-
-
Notifications
You must be signed in to change notification settings - Fork 34.5k
Description
- Version: v9.0.0, v8.9.0
- Platform: Windows (but really, all of them)
- Subsystem: streams
Problem
My use case is the following:
I want to send a file over the network but at the same time calculate a local checksum (like a sha-1 hash) for later use.
I tried the following (abbreviated and pseudo):
const fileStream = fs.createReadStream(path, {encoding: null});
const checksum = crypto.createHash("sha1");
const network = createSomeSlowSlowNetworkStream();
fileStream.pipe(checksum);
fileStream.pipe(network);
const res = await network.response();
checksum.end();
if (res.checksum !== checksum.read().toString("hex")) {
throw new Error("dis is bad");
}And it works... Except that pipe'ing to checksum - which can consume a lot faster than a networked stream - will cause the file stream to emit data at that high rate, but since the networked stream is a lot slower, the file stream will buffer all data for it.
In the end (almost) the entire file is buffered in memory this way, which is kinda bad especially if that file is a multi gigabyte file like in my tests.
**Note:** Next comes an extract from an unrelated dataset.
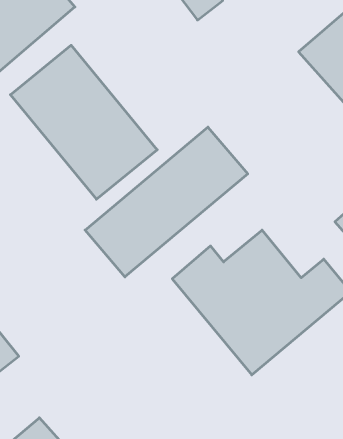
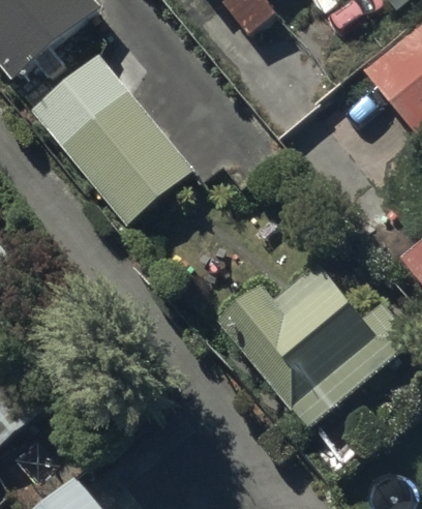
building: [85,127,248,277] -> none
Inspecting the node process showed thousands of 16KB (default highWatermark) buffers in memory totaling 5GB (essentially the file size of the file stream) waiting to be consumed by the network stream.
Remedies
When a read stream has multiple pipes, it should emit data at the rate of the slowest attached stream, not at the rate of the fastest stream.
Workaround
Well, I cheated and implemented a custom Transform that will checksum.write in .transform. That way, only the backpressure of the network stream is taken into account by the file stream emitting data.